Fans have loved it so that observers now say that 20-20 cricket would end up replacing the one day format, though the longest test matches should survive, given the millions of purist followers of the game.
Though cricket is played and followed in Australia, South Africa, New Zealand, Sri Lanka, West Indies, England, it is the zealous Indian following and consequent multinational sponsorships given the big market and reach that has sustained the economics of the game.
Cricket is about the only sport that India has managed to perform consistently at the world stage.
Thus the expectations of fans, across social, caste and religions, borders on the frenzied with cricketers routinely raised to the level of demigods or pilloried after almost every match, depending on the result.
Cricketers and film stars are by far the most adored celebrities in India, minting millions as brand ambassadors of sundry products
Cricketers from diverse backgrounds, also reflect the myriad and often complex structures. Captain M S Dhoni grew up in small town Ranchi, while another hero Iran Pathan studied at a madrassa.
Indeed before 20-20-cricket, Bollywood, India’s huge film industry has been quick to catch the pulse of the new generation. A recent global survey voted Indian youth as the happiest given the high expectations, jobs, income and changing lifestyles.
Bollywood has churned out four super hits in the recent past, Lagaan, Rang de Basanti, Lage Raho Munnabhai and the latest Chak de India.
Each has showcased a never dying attitude, victory for the underdog and fighting against the odds. Lagaan was cleverly woven around a cricket match during India’s colonial past, with a team of peasants taking on the oppressors, the British rulers.
In the latest big hit Chak de India, super star Shahrukh Khan turns a band of rag-tag girls into a world-beating hockey team.
The girls end up beating the Australians in the world cup finals. Importantly, there is no Pakistan to drum up the obvious national fervor.
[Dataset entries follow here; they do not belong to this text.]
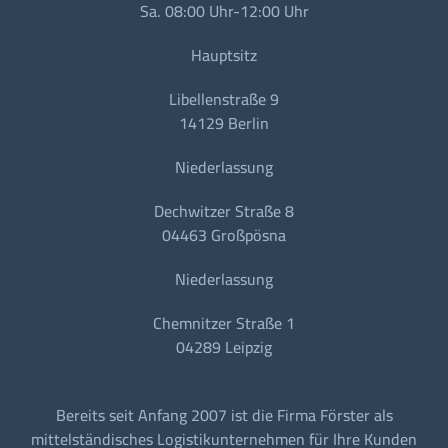
Sa. 08:00 Uhr-12:00 Uhr
Hauptsitz
Libellenstraße 9
14129 Berlin
Niederlassung
Dechwitzer Straße 8
04463 Großpösna
Niederlassung
Chemnitzer Straße 1
04289 Leipzig
Bereits seit Anfang 2007 ist die Firma Förster als
mittelständisches Logistikunternehmen für Ihre Kunden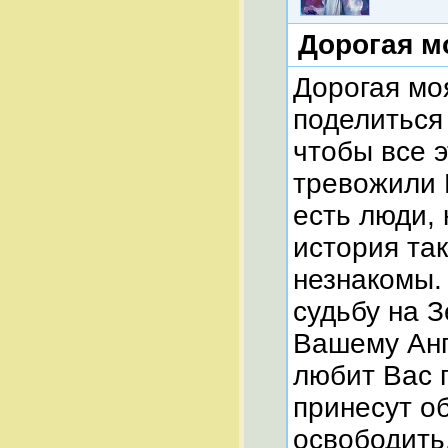
Дорогая м
Дорогая мо
поделиться
чтобы все э
тревожили 
есть люди,
история так
незнакомы. 
судьбу на 
Вашему Анг
любит Вас 
принесут об
освободить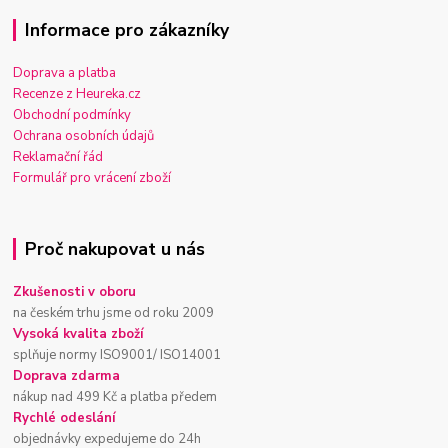
Informace pro zákazníky
Doprava a platba
Recenze z Heureka.cz
Obchodní podmínky
Ochrana osobních údajů
Reklamační řád
Formulář pro vrácení zboží
Proč nakupovat u nás
Zkušenosti v oboru
na českém trhu jsme od roku 2009
Vysoká kvalita zboží
splňuje normy ISO9001/ ISO14001
Doprava zdarma
nákup nad 499 Kč a platba předem
Rychlé odeslání
objednávky expedujeme do 24h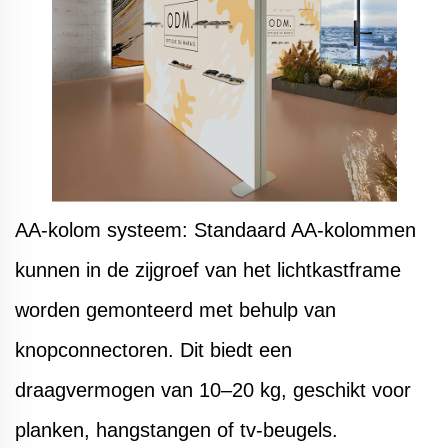
AA-kolom systeem: Standaard AA-kolommen
kunnen in de zijgroef van het lichtkastframe
worden gemonteerd met behulp van
knopconnectoren. Dit biedt een
draagvermogen van 10–20 kg, geschikt voor
planken, hangstangen of tv-beugels.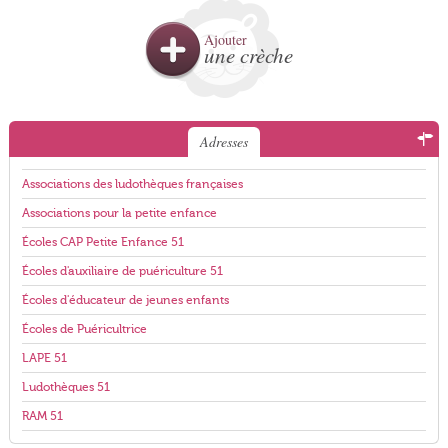
Ajouter
une crèche
Adresses
Associations des ludothèques françaises
Associations pour la petite enfance
Écoles CAP Petite Enfance 51
Écoles d'auxiliaire de puériculture 51
Écoles d'éducateur de jeunes enfants
Écoles de Puéricultrice
LAPE 51
Ludothèques 51
RAM 51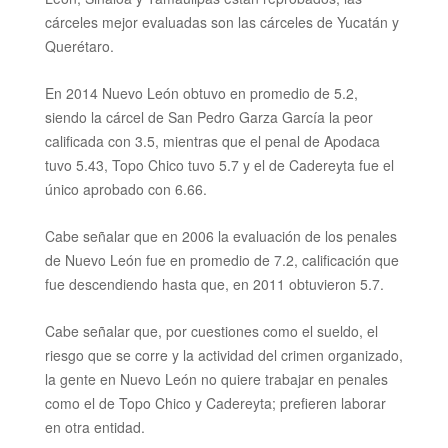
cárceles mejor evaluadas son las cárceles de Yucatán y
Querétaro.
En 2014 Nuevo León obtuvo en promedio de 5.2,
siendo la cárcel de San Pedro Garza García la peor
calificada con 3.5, mientras que el penal de Apodaca
tuvo 5.43, Topo Chico tuvo 5.7 y el de Cadereyta fue el
único aprobado con 6.66.
Cabe señalar que en 2006 la evaluación de los penales
de Nuevo León fue en promedio de 7.2, calificación que
fue descendiendo hasta que, en 2011 obtuvieron 5.7.
Cabe señalar que, por cuestiones como el sueldo, el
riesgo que se corre y la actividad del crimen organizado,
la gente en Nuevo León no quiere trabajar en penales
como el de Topo Chico y Cadereyta; prefieren laborar
en otra entidad.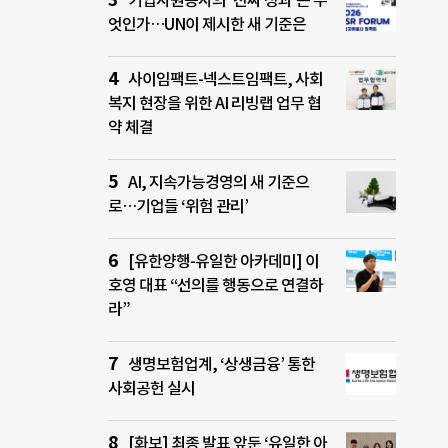
기업자원봉사의 ‘진짜 성과’는 무
엇인가…UN이 제시한 새 기준은
사이임팩트-넥스트임팩트, 사회
복지 현장을 위한 AI 리빙랩 업무 협
약 체결
AI, 지속가능경영의 새 기준으
로…기업들 ‘위험 관리’
[유한양행-유일한 아카데미] 이
호영 대표 “선의를 행동으로 연결하
라”
생명보험업계, ‘상생금융’ 통한
사회공헌 실시
[화보] 최종 발표 앞둔 ‘유일한 아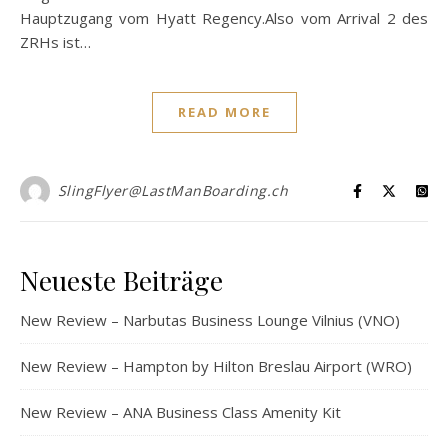
Hauptzugang vom Hyatt Regency.Also vom Arrival 2 des
ZRHs ist…
READ MORE
SlingFlyer@LastManBoarding.ch
Neueste Beiträge
New Review – Narbutas Business Lounge Vilnius (VNO)
New Review – Hampton by Hilton Breslau Airport (WRO)
New Review – ANA Business Class Amenity Kit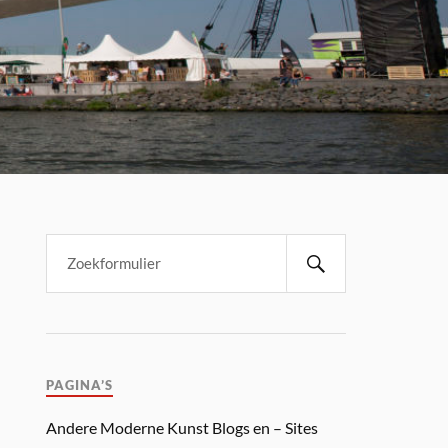
PAGINA’S
Andere Moderne Kunst Blogs en – Sites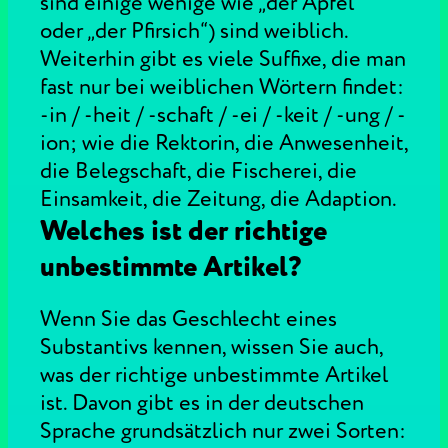
sind einige wenige wie „der Apfel“
oder „der Pfirsich“) sind weiblich.
Weiterhin gibt es viele Suffixe, die man
fast nur bei weiblichen Wörtern findet:
-in / -heit / -schaft / -ei / -keit / -ung / -
ion; wie die Rektorin, die Anwesenheit,
die Belegschaft, die Fischerei, die
Einsamkeit, die Zeitung, die Adaption.
Welches ist der richtige
unbestimmte Artikel?
Wenn Sie das Geschlecht eines
Substantivs kennen, wissen Sie auch,
was der richtige unbestimmte Artikel
ist. Davon gibt es in der deutschen
Sprache grundsätzlich nur zwei Sorten: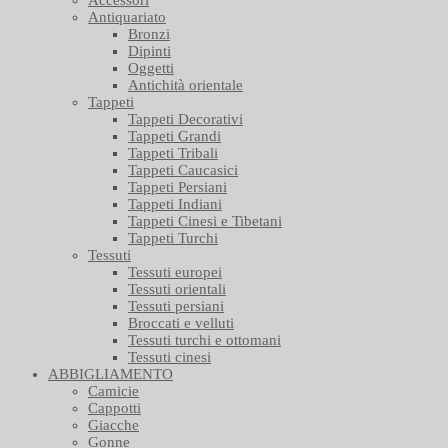
Accessori
Antiquariato
Bronzi
Dipinti
Oggetti
Antichità orientale
Tappeti
Tappeti Decorativi
Tappeti Grandi
Tappeti Tribali
Tappeti Caucasici
Tappeti Persiani
Tappeti Indiani
Tappeti Cinesi e Tibetani
Tappeti Turchi
Tessuti
Tessuti europei
Tessuti orientali
Tessuti persiani
Broccati e velluti
Tessuti turchi e ottomani
Tessuti cinesi
ABBIGLIAMENTO
Camicie
Cappotti
Giacche
Gonne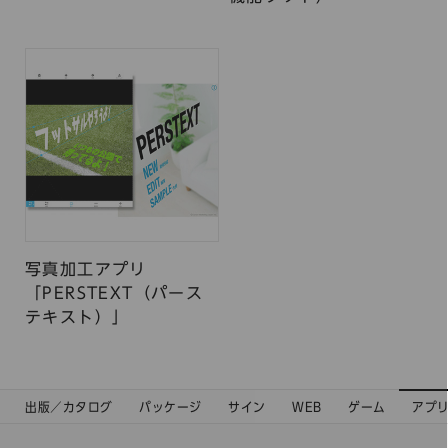
写真加工アプリ
「PERSTEXT（パース
テキスト）」
出版／カタログ
パッケージ
サイン
WEB
ゲーム
アプ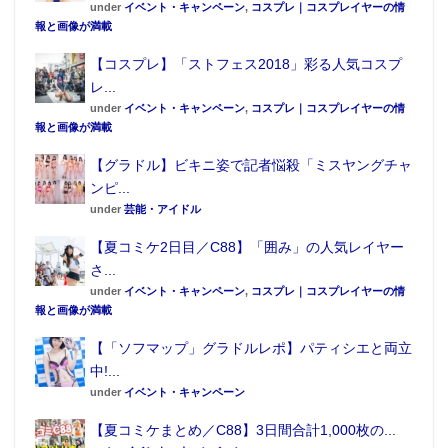
under
イベント・キャンペーン
,
コスプレ｜コスプレイヤーの情
報と画像が満載
【コスプレ】「ストフェス2018」彩る人気コスプ
レ...
under
イベント・キャンペーン
,
コスプレ｜コスプレイヤーの情
報と画像が満載
【グラドル】ビキニ姿で記者悩殺「ミスヤングチャ
ンピ...
under
芸能・アイドル
【夏コミケ2日目／C88】「囲み」の人気レイヤー
さ...
under
イベント・キャンペーン
,
コスプレ｜コスプレイヤーの情
報と画像が満載
【「ソフマップ」グラドルレポ】パティシエと両立
中!...
under
イベント・キャンペーン
【夏コミケまとめ／C88】3日間合計1,000枚の...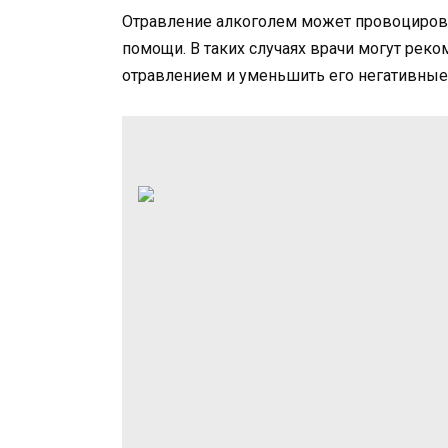
Отравление алкоголем может провоцирова
помощи. В таких случаях врачи могут реко
отравлением и уменьшить его негативны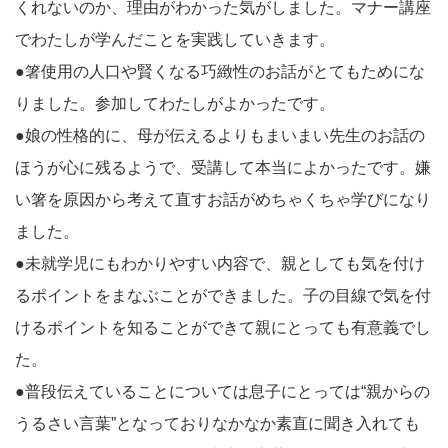
くれないのか、理由がわかった気がしました。マナー講座
でわたしが学んだことを実践していきます。
●箸使用の人口や賢くなる巧緻性のお話がとてもためにな
りました。参加してわたしがよかったです。
●娘の性格的に、母が伝えるよりもまいまい先生のお話の
ほうが心に残るようで、受講して本当によかったです。嫌
い箸を原因から考えて直すお話がめちゃくちゃ学びになり
ました。
●未就学児にもわかりやすい内容で、親としても気を付け
るポイントをまなぶことができました。子の目線で気を付
けるポイントを知ることができて親にとっても有意義でし
た。
●普段伝えていることについては息子にとっては“親からの
うるさい言葉”となっておりなかなか素直に聞き入れても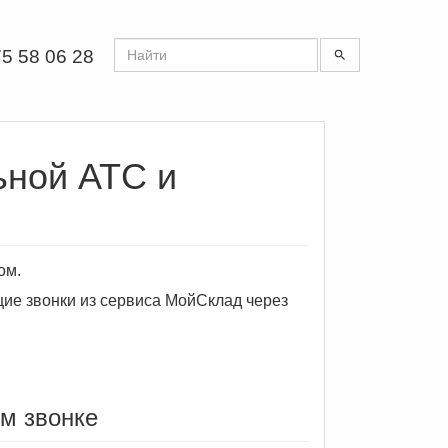
5 58 06 28
ьной АТС и
ом.
щие звонки из сервиса МойСклад через
м звонке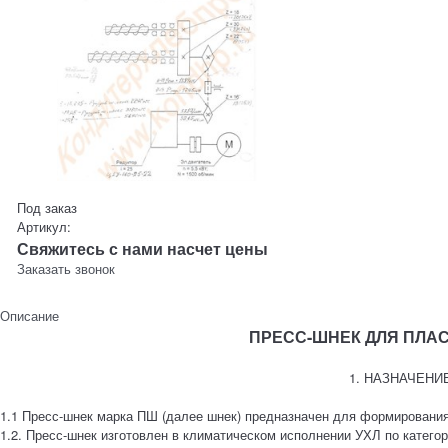
Под заказ
Артикул:
Свяжитесь с нами насчет цены
Заказать звонок
Описание
ПРЕСС-ШНЕК ДЛЯ ПЛА
1. НАЗНАЧЕНИ
1.1 Пресс-шнек марка ПШ (далее шнек) предназначен для формирования
1.2. Пресс-шнек изготовлен в климатическом исполнении УХЛ по катего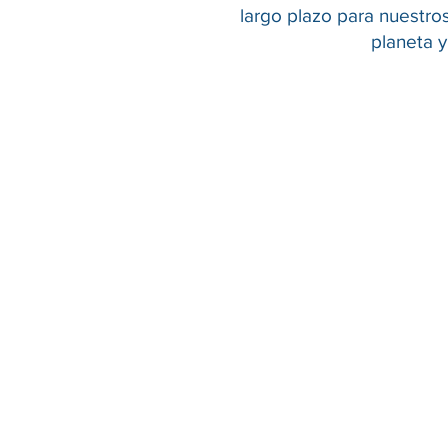
largo plazo para nuestros
planeta y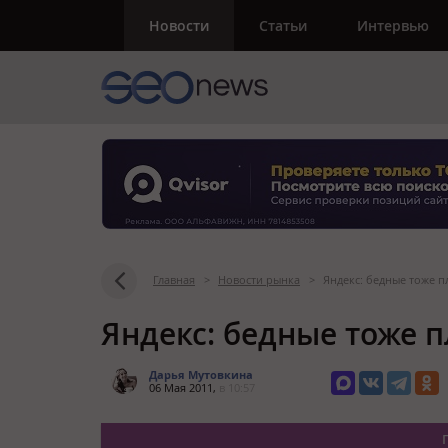
Новости
Статьи
Интервью
Главная
>
Новости рынка
>
Яндекс: бедные тоже п
Яндекс: бедные тоже п
Дарья Мутовкина
06 Мая 2011,
в 10:57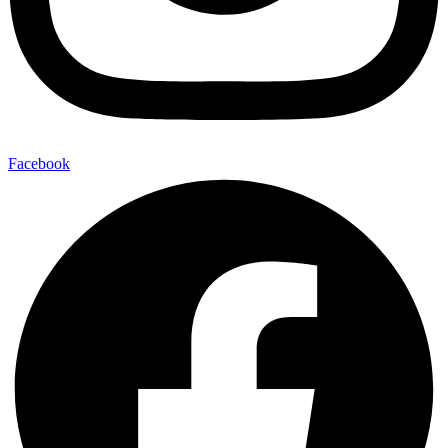
Facebook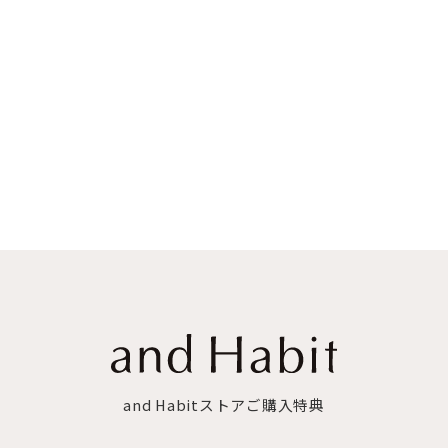
and Habitストアご購入特典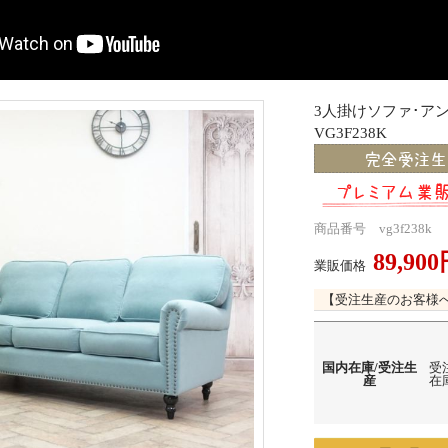
3人掛けソファ･
VG3F238K
商品番号 vg3f238k
89,90
業販価格
【受注生産のお客様
国内在庫/受注生
受
産
在庫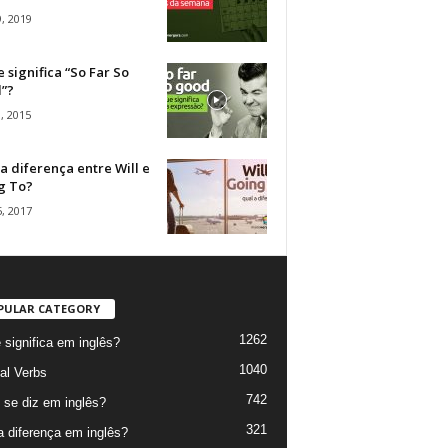
, 2019
 significa “So Far So
”?
, 2015
a diferença entre Will e
g To?
, 2017
PULAR CATEGORY
1262
 significa em inglês?
1040
al Verbs
742
se diz em inglês?
321
a diferença em inglês?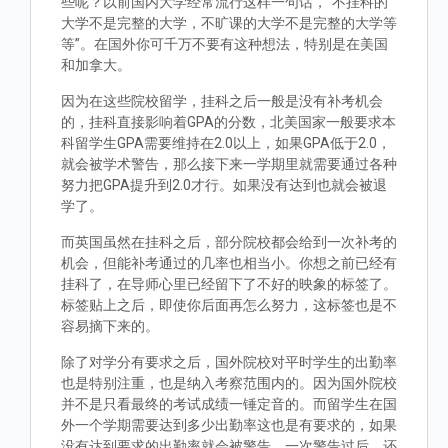
些呢？以前国内大学经常流行这样一句话，“不挂科的
大学不是完整的大学，不旷课的大学不是完整的大学等
等”。在国外你可千万不要有这种想法，特别是在美国
和加拿大。
因为在这些院校留学，挂科之后一般是没有补考机会
的，挂科直接影响着GPA的分数，北美国家一般要求本
科留学生GPA需要维持在2.0以上，如果GPA低于2.0，
就会被学术警告，那么接下来一学期里就需要通过各种
努力把GPA提升到2.0才行。如果没有达到也就会被退
学了。
而英国虽然在挂科之后，部分院校都会给到一次补考的
机会，但能补考通过的几率也相当小。你想之前已经有
挂科了，在导师心里已经留下了不好的映象的标签了。
标签贴上之后，即使你后面再怎么努力，这标签也是不
容易摘下来的。
除了对学分有要求之后，国外院校对平时学生的出勤率
也是特别注重，也是纳入考察范围内的。因为国外院校
并不是只看最终的考试成绩一锤定音的。而留学生在国
外一个学期需要达到多少出勤率这也是有要求的，如果
没有达到要求的出勤率就会被警告，一次警告过后，还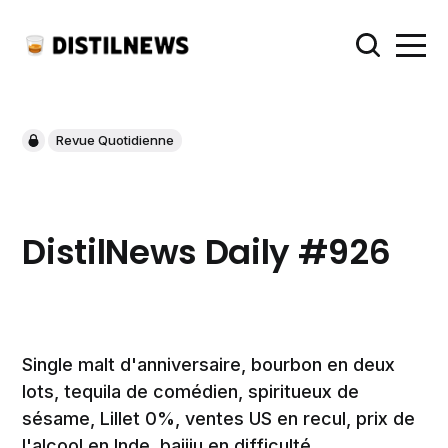
Revue Quotidienne
DistilNews Daily #926
Single malt d'anniversaire, bourbon en deux
lots, tequila de comédien, spiritueux de
sésame, Lillet 0%, ventes US en recul, prix de
l'alcool en Inde, baijiu en difficulté,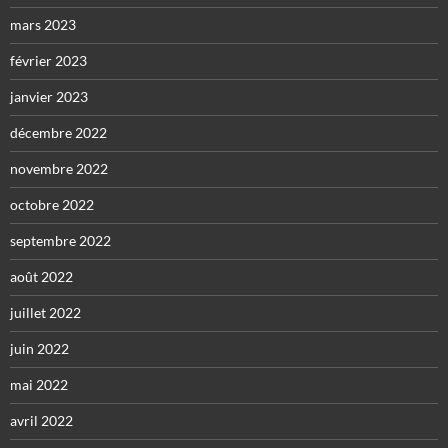
mars 2023
février 2023
janvier 2023
décembre 2022
novembre 2022
octobre 2022
septembre 2022
août 2022
juillet 2022
juin 2022
mai 2022
avril 2022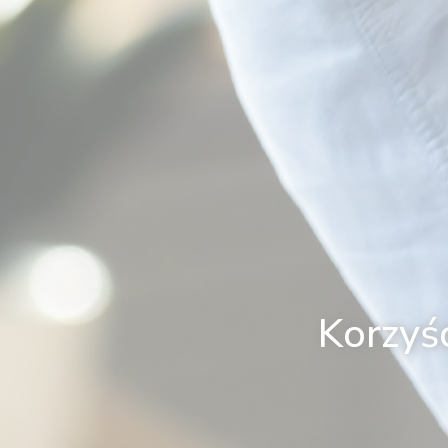
Korzyś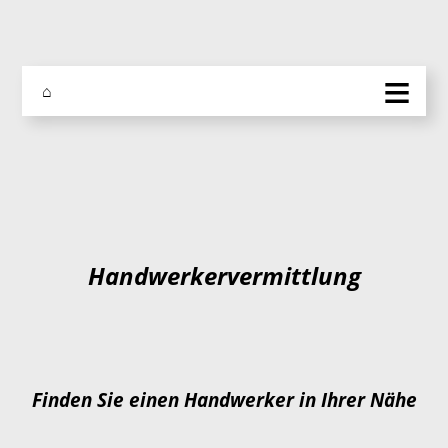
≡
⌂
Handwerkervermittlung
Finden Sie einen Handwerker in Ihrer Nähe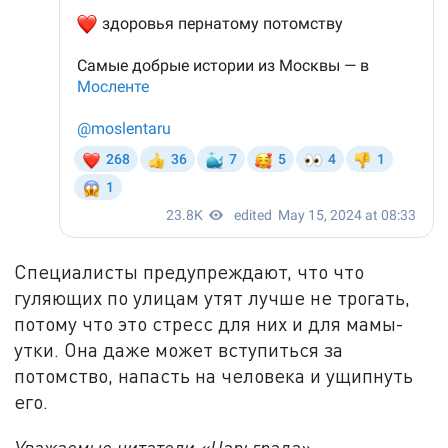
Специалисты предупреждают, что что
гуляющих по улицам утят лучше не трогать,
потому что это стресс для них и для мамы-
утки. Она даже может вступиться за
потомство, напасть на человека и ущипнуть
его.
Уважаемые читатели «Царьграда»,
The emphasis is on hard work, tactics and strategy to beat professional teams.
Shahrukh, incidentally, was present at the 20-20 final in Johannesburg, to cheer the Indian team.
Cricket and Bollywood often feed on each other, providing film directors, sponsors and advertisers a potent cocktail of themes or brand images woven around the two genres or stars
It was, thus fitting, that India won. But, tomorrow is another day and Indian cricketers know all too well that the fans are only going to expect more.
There is a dire need to promote other sports to levels of excellence in India so that new heroes emerge.
For now, though, India is very happy with its cricketers.